§ GIVEN DATA
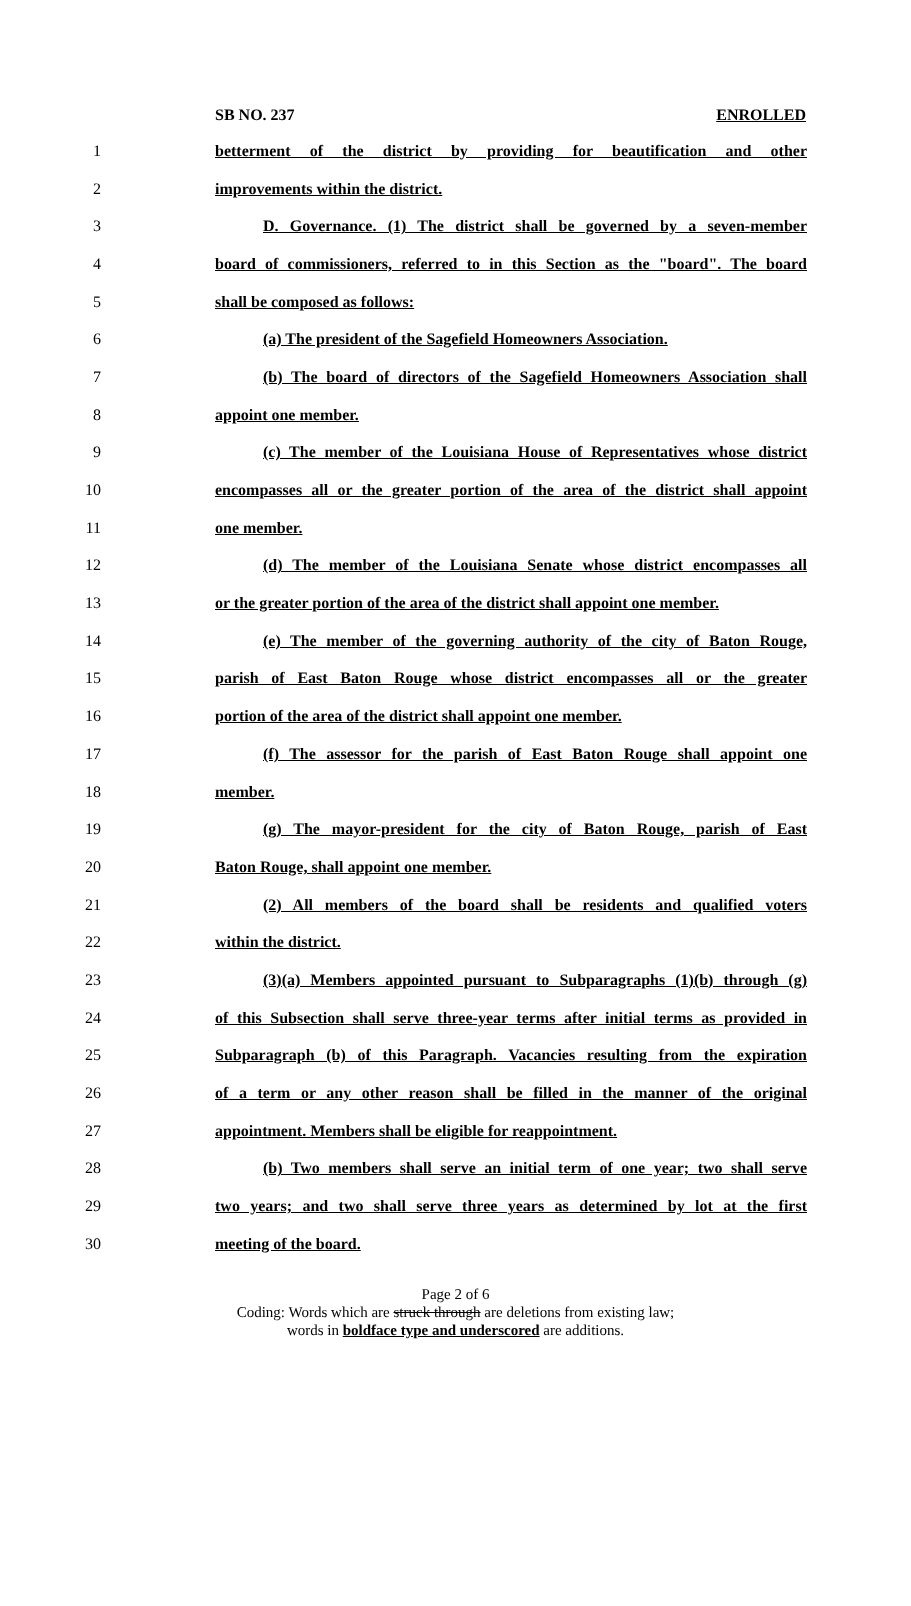SB NO. 237 ENROLLED
1 betterment of the district by providing for beautification and other
2 improvements within the district.
3 D. Governance. (1) The district shall be governed by a seven-member
4 board of commissioners, referred to in this Section as the "board". The board
5 shall be composed as follows:
6 (a) The president of the Sagefield Homeowners Association.
7 (b) The board of directors of the Sagefield Homeowners Association shall
8 appoint one member.
9 (c) The member of the Louisiana House of Representatives whose district
10 encompasses all or the greater portion of the area of the district shall appoint
11 one member.
12 (d) The member of the Louisiana Senate whose district encompasses all
13 or the greater portion of the area of the district shall appoint one member.
14 (e) The member of the governing authority of the city of Baton Rouge,
15 parish of East Baton Rouge whose district encompasses all or the greater
16 portion of the area of the district shall appoint one member.
17 (f) The assessor for the parish of East Baton Rouge shall appoint one
18 member.
19 (g) The mayor-president for the city of Baton Rouge, parish of East
20 Baton Rouge, shall appoint one member.
21 (2) All members of the board shall be residents and qualified voters
22 within the district.
23 (3)(a) Members appointed pursuant to Subparagraphs (1)(b) through (g)
24 of this Subsection shall serve three-year terms after initial terms as provided in
25 Subparagraph (b) of this Paragraph. Vacancies resulting from the expiration
26 of a term or any other reason shall be filled in the manner of the original
27 appointment. Members shall be eligible for reappointment.
28 (b) Two members shall serve an initial term of one year; two shall serve
29 two years; and two shall serve three years as determined by lot at the first
30 meeting of the board.
Page 2 of 6
Coding: Words which are struck through are deletions from existing law;
words in boldface type and underscored are additions.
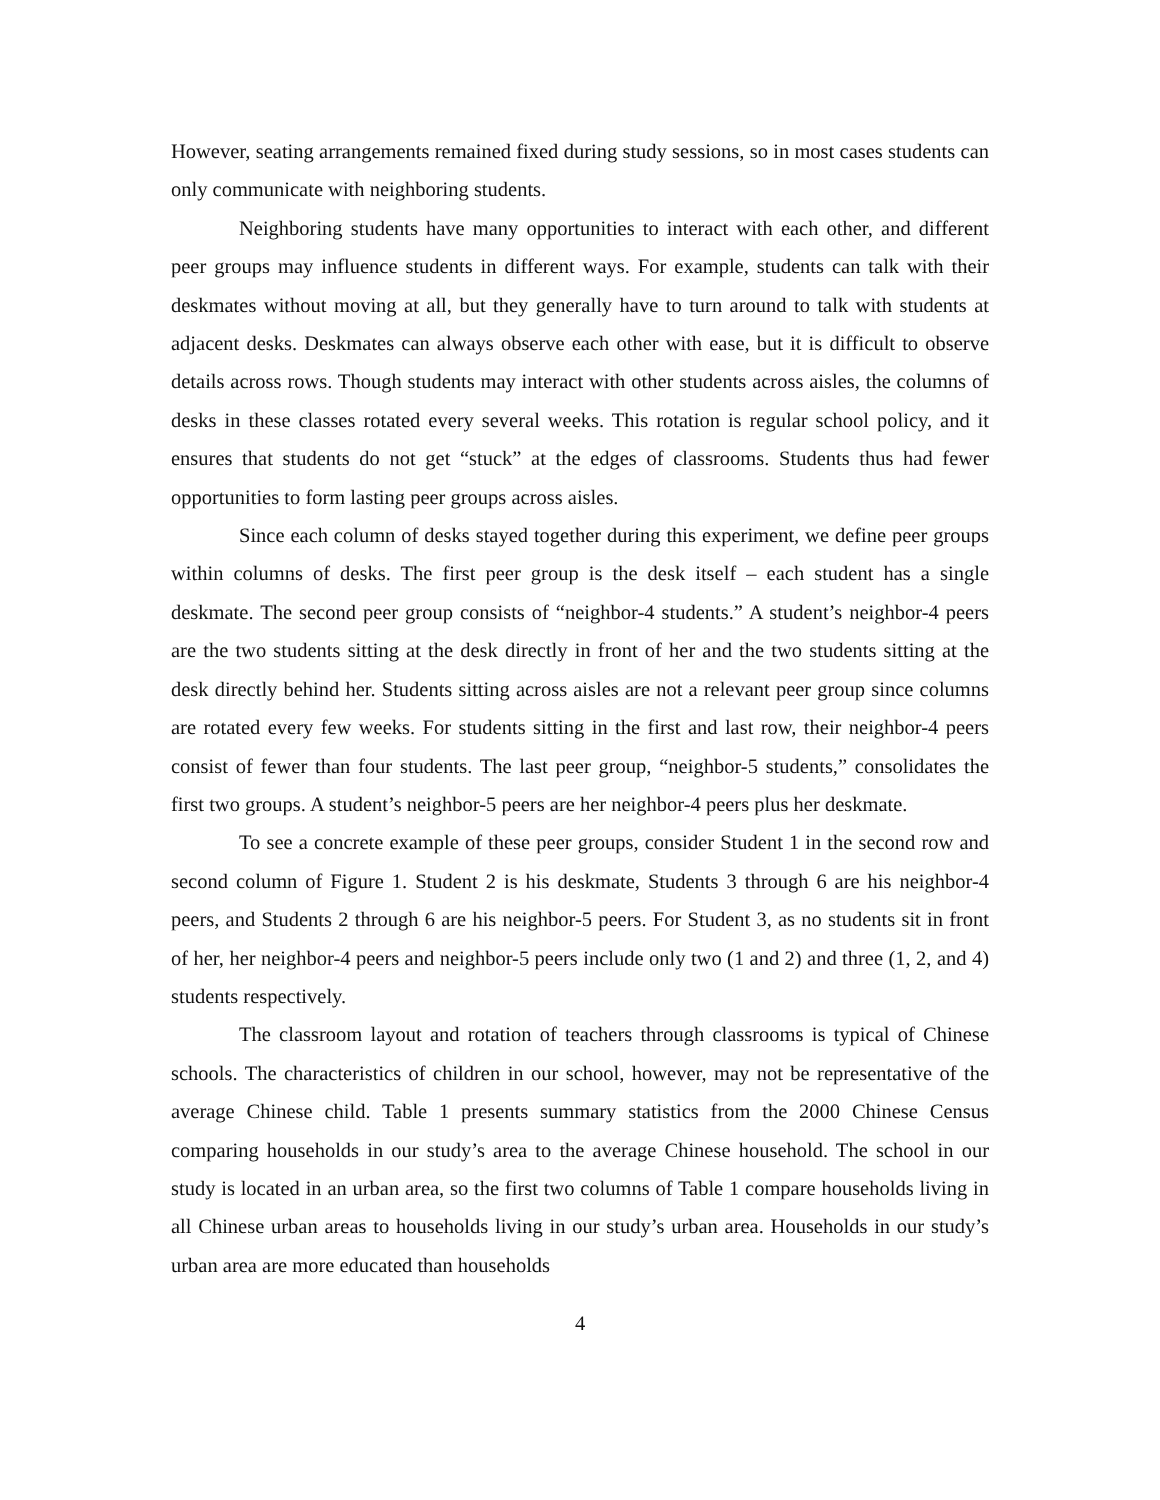However, seating arrangements remained fixed during study sessions, so in most cases students can only communicate with neighboring students.
Neighboring students have many opportunities to interact with each other, and different peer groups may influence students in different ways. For example, students can talk with their deskmates without moving at all, but they generally have to turn around to talk with students at adjacent desks. Deskmates can always observe each other with ease, but it is difficult to observe details across rows. Though students may interact with other students across aisles, the columns of desks in these classes rotated every several weeks. This rotation is regular school policy, and it ensures that students do not get “stuck” at the edges of classrooms. Students thus had fewer opportunities to form lasting peer groups across aisles.
Since each column of desks stayed together during this experiment, we define peer groups within columns of desks. The first peer group is the desk itself – each student has a single deskmate. The second peer group consists of “neighbor-4 students.” A student’s neighbor-4 peers are the two students sitting at the desk directly in front of her and the two students sitting at the desk directly behind her. Students sitting across aisles are not a relevant peer group since columns are rotated every few weeks. For students sitting in the first and last row, their neighbor-4 peers consist of fewer than four students. The last peer group, “neighbor-5 students,” consolidates the first two groups. A student’s neighbor-5 peers are her neighbor-4 peers plus her deskmate.
To see a concrete example of these peer groups, consider Student 1 in the second row and second column of Figure 1. Student 2 is his deskmate, Students 3 through 6 are his neighbor-4 peers, and Students 2 through 6 are his neighbor-5 peers. For Student 3, as no students sit in front of her, her neighbor-4 peers and neighbor-5 peers include only two (1 and 2) and three (1, 2, and 4) students respectively.
The classroom layout and rotation of teachers through classrooms is typical of Chinese schools. The characteristics of children in our school, however, may not be representative of the average Chinese child. Table 1 presents summary statistics from the 2000 Chinese Census comparing households in our study’s area to the average Chinese household. The school in our study is located in an urban area, so the first two columns of Table 1 compare households living in all Chinese urban areas to households living in our study’s urban area. Households in our study’s urban area are more educated than households
4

§ EXERCISE
What is needed is an exact output of the records above, with every picture left out.

§ RESPONSE AREA
SB NO. 237 ENROLLED
1 betterment of the district by providing for beautification and other
2 improvements within the district.
3 D. Governance. (1) The district shall be governed by a seven-member
4 board of commissioners, referred to in this Section as the "board". The board
5 shall be composed as follows:
6 (a) The president of the Sagefield Homeowners Association.
7 (b) The board of directors of the Sagefield Homeowners Association shall
8 appoint one member.
9 (c) The member of the Louisiana House of Representatives whose district
10 encompasses all or the greater portion of the area of the district shall appoint
11 one member.
12 (d) The member of the Louisiana Senate whose district encompasses all
13 or the greater portion of the area of the district shall appoint one member.
14 (e) The member of the governing authority of the city of Baton Rouge,
15 parish of East Baton Rouge whose district encompasses all or the greater
16 portion of the area of the district shall appoint one member.
17 (f) The assessor for the parish of East Baton Rouge shall appoint one
18 member.
19 (g) The mayor-president for the city of Baton Rouge, parish of East
20 Baton Rouge, shall appoint one member.
21 (2) All members of the board shall be residents and qualified voters
22 within the district.
23 (3)(a) Members appointed pursuant to Subparagraphs (1)(b) through (g)
24 of this Subsection shall serve three-year terms after initial terms as provided in
25 Subparagraph (b) of this Paragraph. Vacancies resulting from the expiration
26 of a term or any other reason shall be filled in the manner of the original
27 appointment. Members shall be eligible for reappointment.
28 (b) Two members shall serve an initial term of one year; two shall serve
29 two years; and two shall serve three years as determined by lot at the first
30 meeting of the board.
Page 2 of 6
Coding: Words which are struck through are deletions from existing law;
words in boldface type and underscored are additions.
However, seating arrangements remained fixed during study sessions, so in most cases students can only communicate with neighboring students.
Neighboring students have many opportunities to interact with each other, and different peer groups may influence students in different ways. For example, students can talk with their deskmates without moving at all, but they generally have to turn around to talk with students at adjacent desks. Deskmates can always observe each other with ease, but it is difficult to observe details across rows. Though students may interact with other students across aisles, the columns of desks in these classes rotated every several weeks. This rotation is regular school policy, and it ensures that students do not get “stuck” at the edges of classrooms. Students thus had fewer opportunities to form lasting peer groups across aisles.
Since each column of desks stayed together during this experiment, we define peer groups within columns of desks. The first peer group is the desk itself – each student has a single deskmate. The second peer group consists of “neighbor-4 students.” A student’s neighbor-4 peers are the two students sitting at the desk directly in front of her and the two students sitting at the desk directly behind her. Students sitting across aisles are not a relevant peer group since columns are rotated every few weeks. For students sitting in the first and last row, their neighbor-4 peers consist of fewer than four students. The last peer group, “neighbor-5 students,” consolidates the first two groups. A student’s neighbor-5 peers are her neighbor-4 peers plus her deskmate.
To see a concrete example of these peer groups, consider Student 1 in the second row and second column of Figure 1. Student 2 is his deskmate, Students 3 through 6 are his neighbor-4 peers, and Students 2 through 6 are his neighbor-5 peers. For Student 3, as no students sit in front of her, her neighbor-4 peers and neighbor-5 peers include only two (1 and 2) and three (1, 2, and 4) students respectively.
The classroom layout and rotation of teachers through classrooms is typical of Chinese schools. The characteristics of children in our school, however, may not be representative of the average Chinese child. Table 1 presents summary statistics from the 2000 Chinese Census comparing households in our study’s area to the average Chinese household. The school in our study is located in an urban area, so the first two columns of Table 1 compare households living in all Chinese urban areas to households living in our study’s urban area. Households in our study’s urban area are more educated than households
4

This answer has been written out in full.